▶ _WORK ORDER_:
Output the listing word for word, minus pictures.

▶ _TASK DATA_:
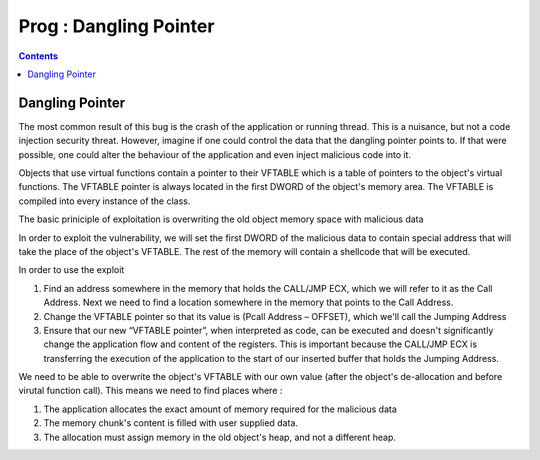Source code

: Prog : Dangling Pointer
=======================

.. contents::

Dangling Pointer
----------------

The most common result of this bug is the crash of the application or running thread. This is a nuisance, but not a code injection security threat. However, imagine if one could control the data that the dangling pointer points to. If that were possible, one could alter the behaviour of the application and even inject malicious code into it.

Objects that use virtual functions contain a pointer to their VFTABLE which is a table of pointers to the object's virtual functions. The VFTABLE pointer is always located in the first DWORD of the object's memory area. The VFTABLE is compiled into every instance of the class.

The basic priniciple of exploitation is overwriting the old object memory space with malicious data

.. image:: images/dangling_pointer_1.jpg

In order to exploit the vulnerability, we will set the first DWORD of the malicious data to contain special address that will take the place of the object's VFTABLE. The rest of the memory will contain a shellcode that will be executed.

In order to use the exploit

#.   Find an address somewhere in the memory that holds the CALL/JMP ECX, which we will refer to it as the Call Address. Next we need to find a location somewhere in the memory that points to the Call Address.
#.   Change the VFTABLE pointer so that its value is (Pcall Address – OFFSET), which we'll call the Jumping Address
#.   Ensure that our new “VFTABLE pointer”, when interpreted as code, can be executed and doesn't significantly change the application flow and content of the registers. This is important because the CALL/JMP ECX is transferring the execution of the application to the start of our inserted buffer that holds the Jumping Address. 


We need to be able to overwrite the object's VFTABLE with our own value (after the object's de-allocation and before virutal function call). This means we need to find places where :

#.   The application allocates the exact amount of memory required for the malicious data
#.   The memory chunk's content is filled with user supplied data.
#.   The allocation must assign memory in the old object's heap, and not a different heap.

▶ _PROBLEM SOLUTION_:
Source code

: Prog : Dangling Pointer
=======================

.. contents::

Dangling Pointer
----------------

The most common result of this bug is the crash of the application or running thread. This is a nuisance, but not a code injection security threat. However, imagine if one could control the data that the dangling pointer points to. If that were possible, one could alter the behaviour of the application and even inject malicious code into it.

Objects that use virtual functions contain a pointer to their VFTABLE which is a table of pointers to the object's virtual functions. The VFTABLE pointer is always located in the first DWORD of the object's memory area. The VFTABLE is compiled into every instance of the class.

The basic priniciple of exploitation is overwriting the old object memory space with malicious data

.. image:: images/dangling_pointer_1.jpg

In order to exploit the vulnerability, we will set the first DWORD of the malicious data to contain special address that will take the place of the object's VFTABLE. The rest of the memory will contain a shellcode that will be executed.

In order to use the exploit

#.   Find an address somewhere in the memory that holds the CALL/JMP ECX, which we will refer to it as the Call Address. Next we need to find a location somewhere in the memory that points to the Call Address.
#.   Change the VFTABLE pointer so that its value is (Pcall Address – OFFSET), which we'll call the Jumping Address
#.   Ensure that our new “VFTABLE pointer”, when interpreted as code, can be executed and doesn't significantly change the application flow and content of the registers. This is important because the CALL/JMP ECX is transferring the execution of the application to the start of our inserted buffer that holds the Jumping Address. 


We need to be able to overwrite the object's VFTABLE with our own value (after the object's de-allocation and before virutal function call). This means we need to find places where :

#.   The application allocates the exact amount of memory required for the malicious data
#.   The memory chunk's content is filled with user supplied data.
#.   The allocation must assign memory in the old object's heap, and not a different heap.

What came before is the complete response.